● **PAGE EXTRACT**
****

Calculation of Conversion Price . The Conversion Price
shall be the lesser of (i) the Variable Conversion Price (as
defined herein) and (ii) the Fixed Conversion Price (as defined
herein) (subject, in each case, to equitable adjustments for stock
splits, stock dividends or rights offerings by the Borrower
relating to the Borrower's securities or the securities of any
subsidiary of the Borrower, combinations, recapitalization,
reclassifications, extraordinary distributions and similar events).
The " Variable Conversion Price " shall mean the Applicable
Percentage (as defined herein) multiplied by the Market Price (as
defined herein). " Market Price " means the average of the
lowest three (3) Trading Prices (as defined below) for the Common
Stock during the twenty (20) Trading Day period ending one Trading
Day prior to the date the Conversion Notice is sent by the Holder
to the Borrower via facsimile (the " Conversion Date "). "
Trading Price " means, for any security as of any date, the
intraday trading price on the Over-the-Counter Bulletin Board (the
" OTCBB ") as reported by a reliable reporting service
mutually acceptable to and hereafter designated by Holders of a
majority in interest of the Notes and the Borrower or, if the OTCBB
is not the principal trading market for such security, the intraday
trading price of such security on the principal securities exchange
or trading market where such security is listed or traded or, if no
intraday trading price of such security is available in any of the
foregoing manners, the average of the intraday trading prices of
any market makers for such security that are listed in the "pink
sheets" by the National Quotation Bureau, Inc. If the Trading Price
cannot be calculated for such security on such date in the manner
provided above, the Trading Price shall be the fair market value as
mutually determined by the Borrower and the holders of a majority
in interest of the Notes being converted for which the calculation
of the Trading Price is required in order to determine the
Conversion Price of such Notes. " Trading Day " shall mean
any day on which the Common Stock is traded for any period on the
OTCBB, or on the principal securities exchange or other securities
market on which the Common Stock is then being traded. "
Applicable Percentage " shall mean 60.0%. The " Fixed
Conversion Price " shall mean $.13.
a.
Conversion Price During Major Announcements .
Notwithstanding anything contained in Section 1.2(a) to the
contrary, in the event the Borrower (i) makes a public announcement
that it intends to consolidate or merge with any other corporation
(other than a merger in which the Borrower is the surviving or
continuing corporation and its capital stock is unchanged) or sell
or transfer all or substantially all of the assets of the Borrower
or (ii) any person, group or entity (including the Borrower)

****

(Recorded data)

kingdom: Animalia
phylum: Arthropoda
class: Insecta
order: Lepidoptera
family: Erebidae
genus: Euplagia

****

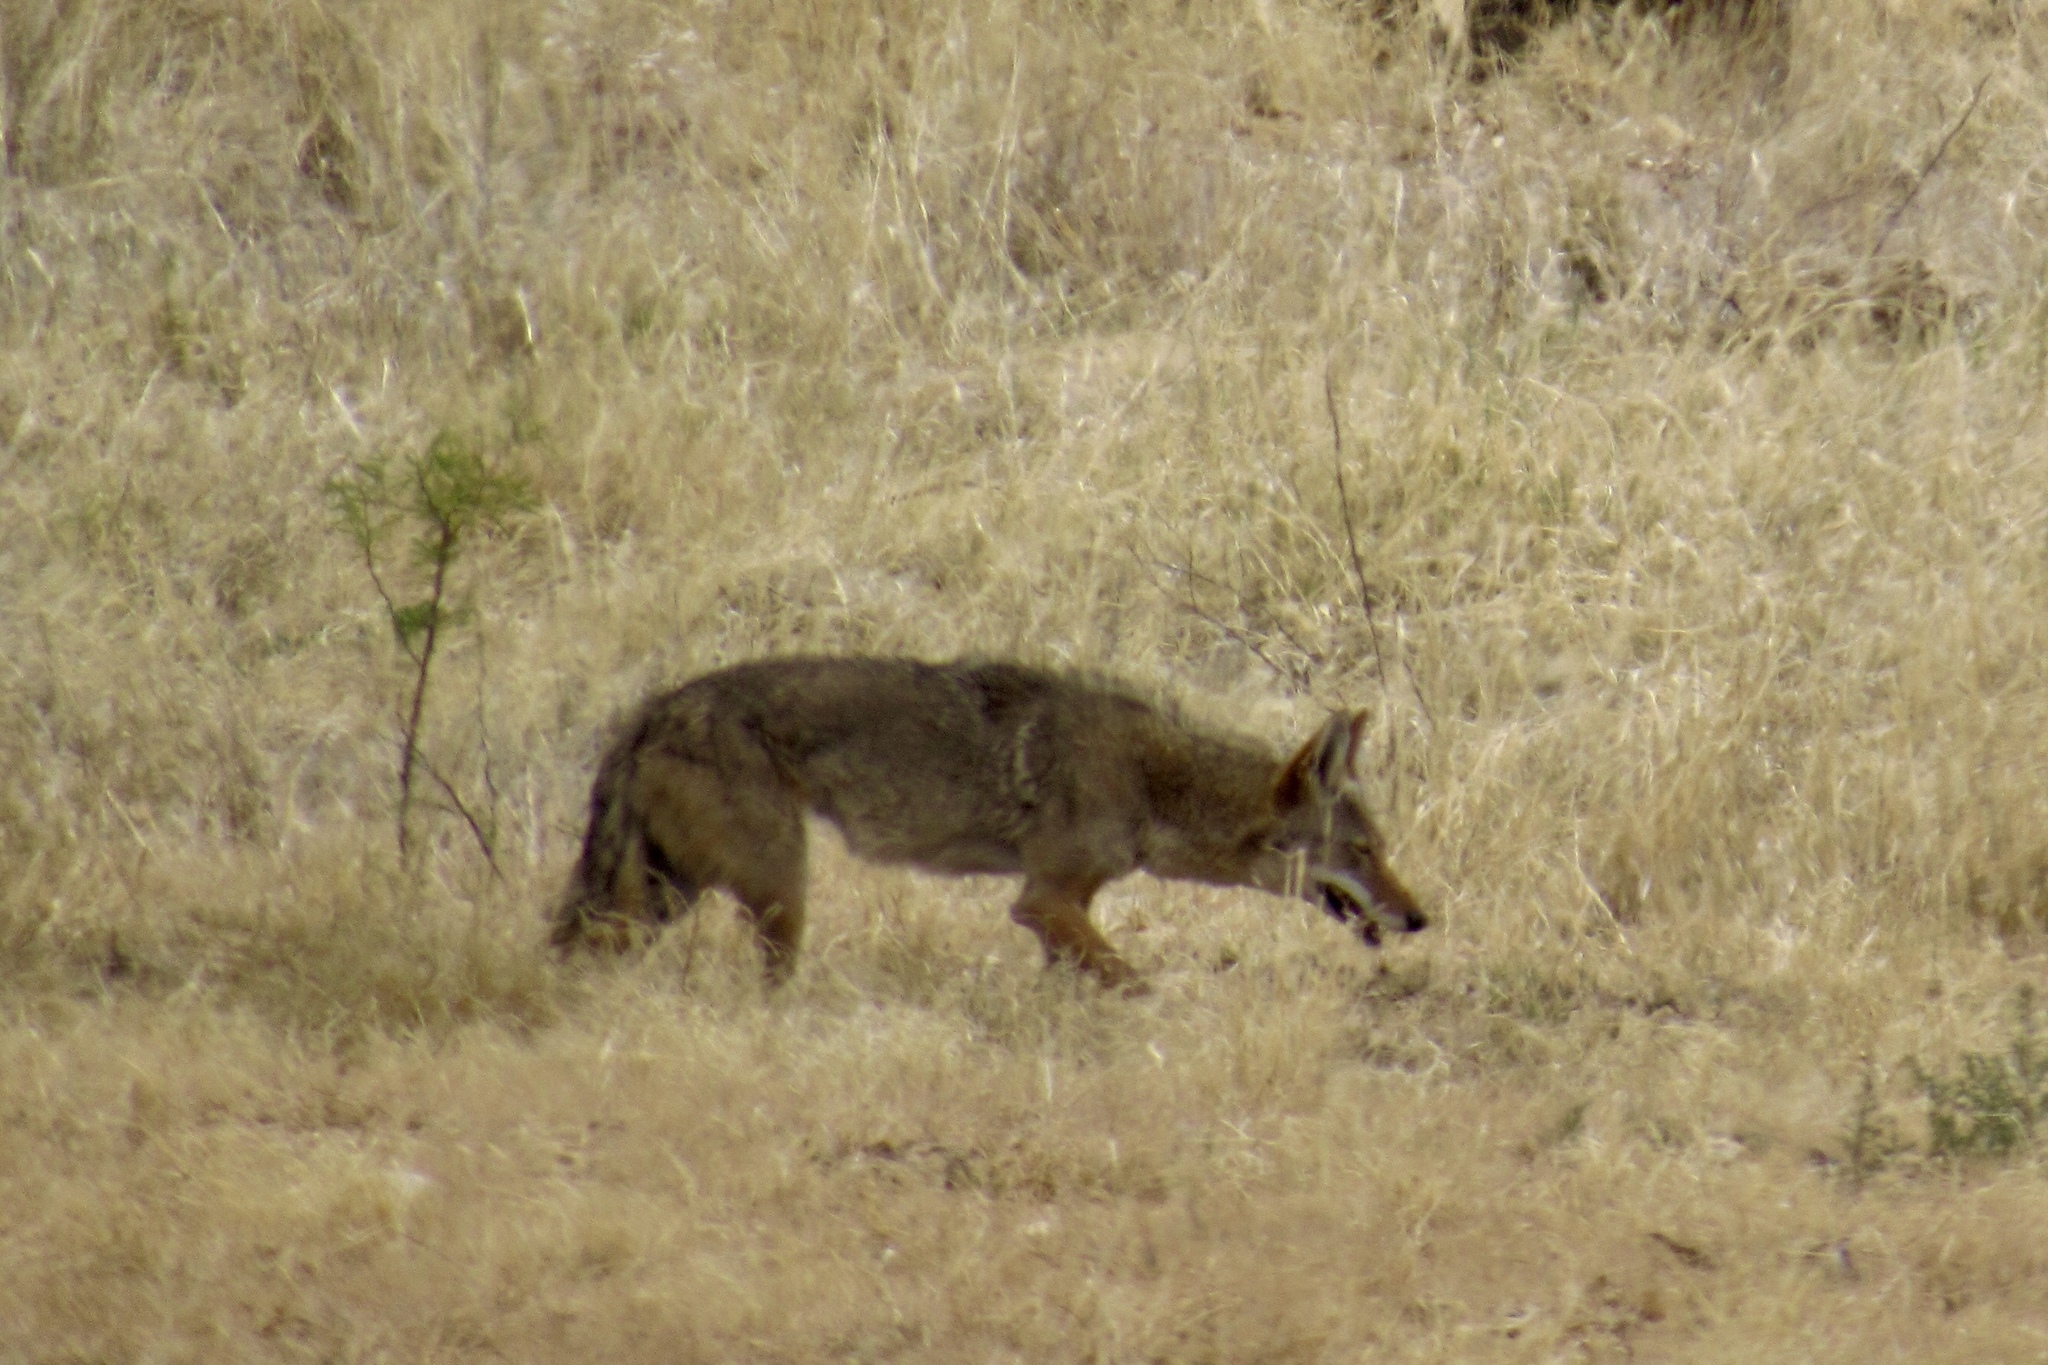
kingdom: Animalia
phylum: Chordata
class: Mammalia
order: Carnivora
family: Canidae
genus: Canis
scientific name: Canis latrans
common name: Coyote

****

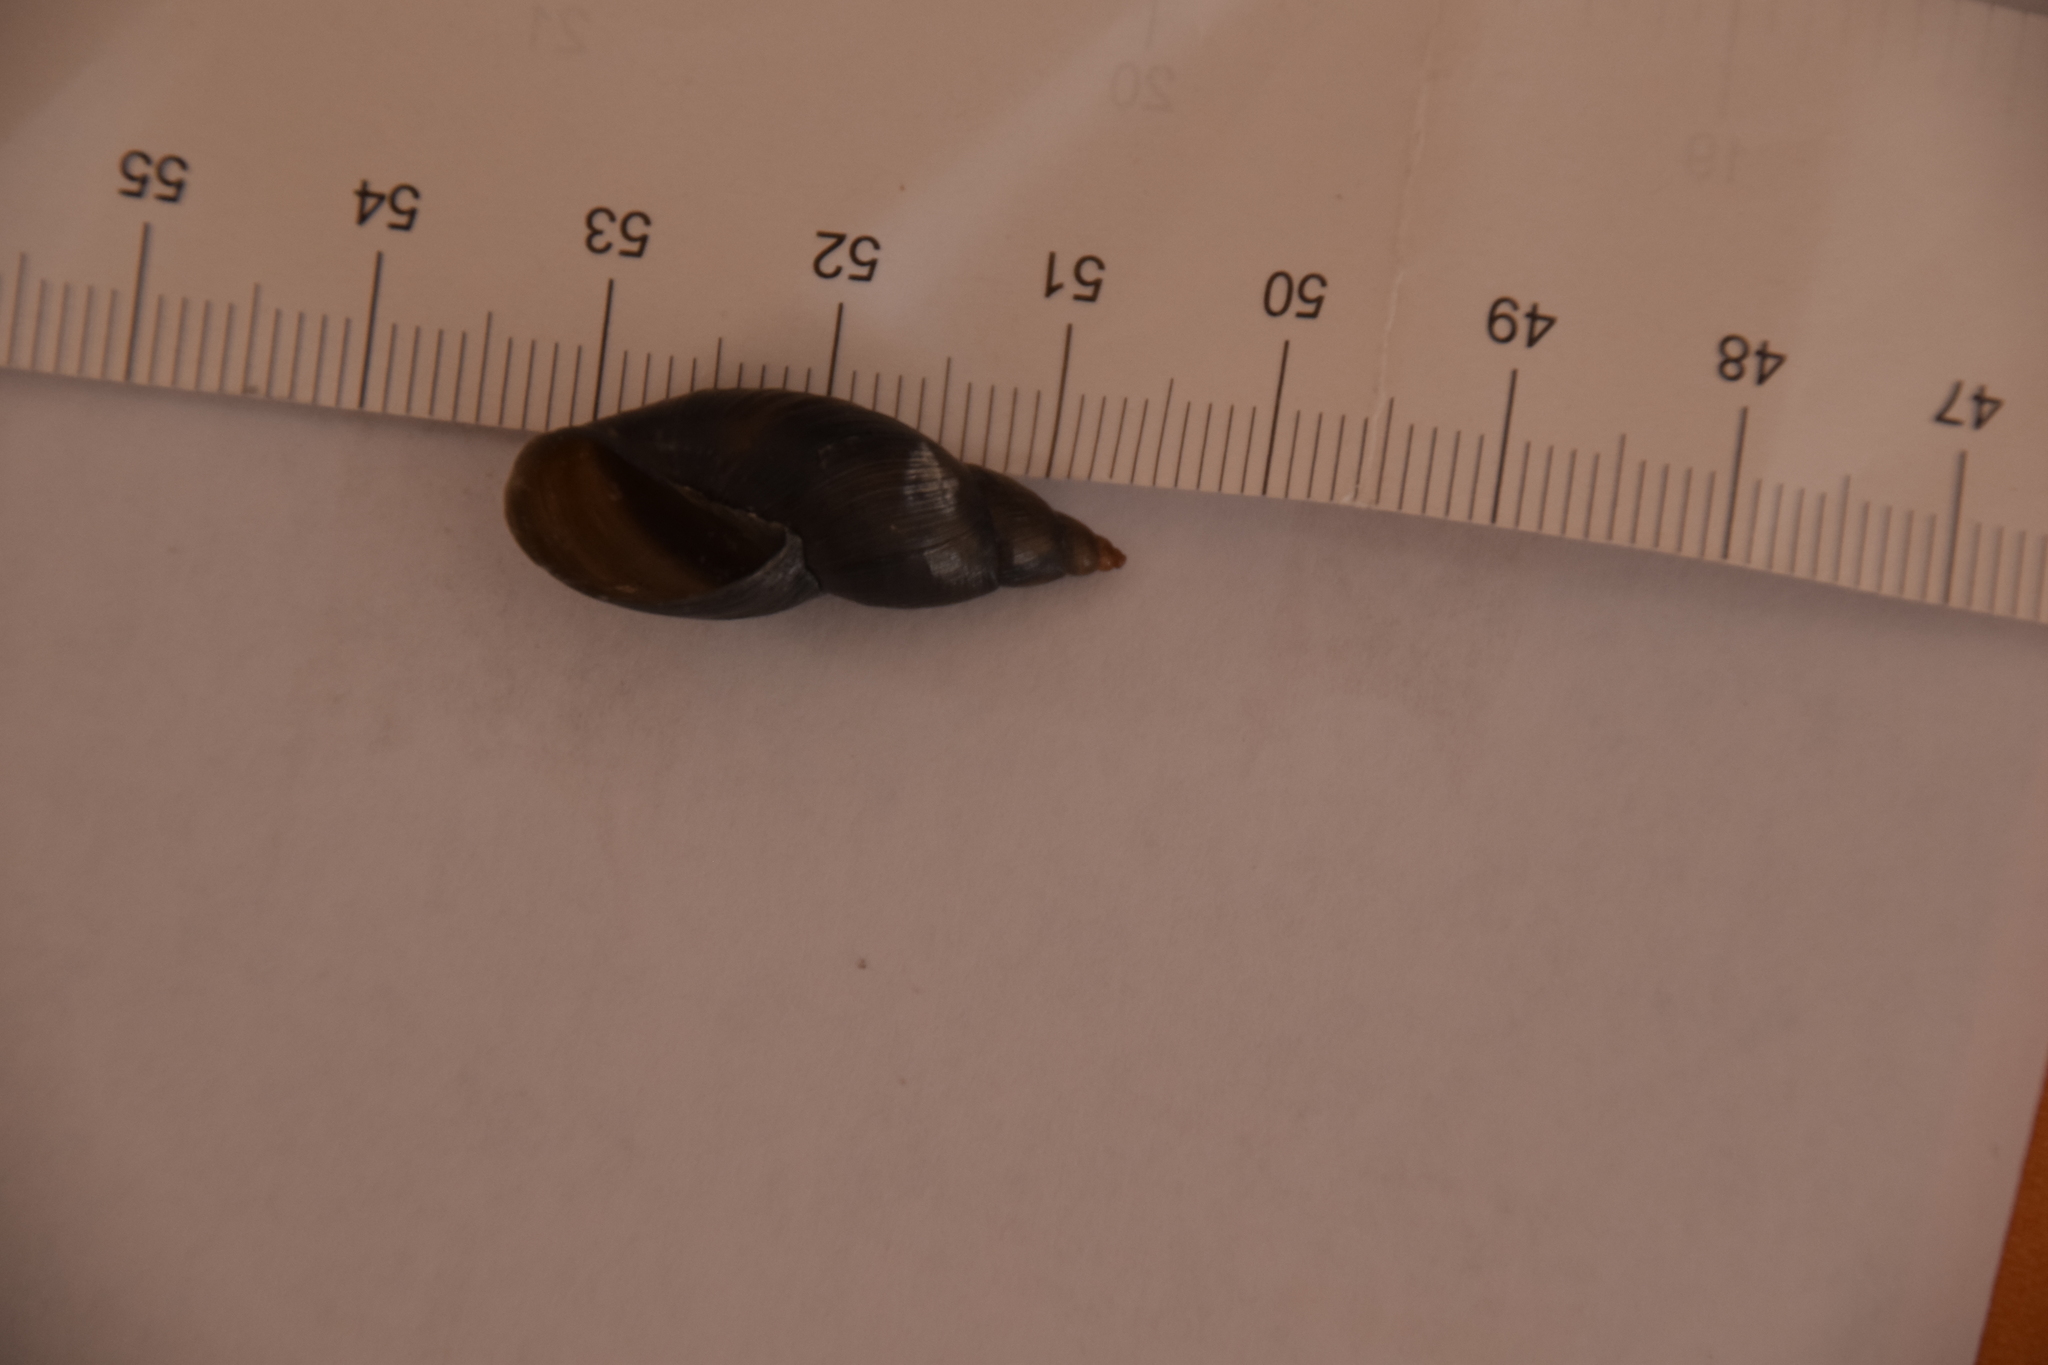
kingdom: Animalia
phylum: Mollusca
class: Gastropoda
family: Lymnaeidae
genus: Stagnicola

****

● **THE REQUEST**
What percentage does the conversion price passage set as the Applicable Percentage?

● **SOLUTION FOR THIS TASK**
60.0%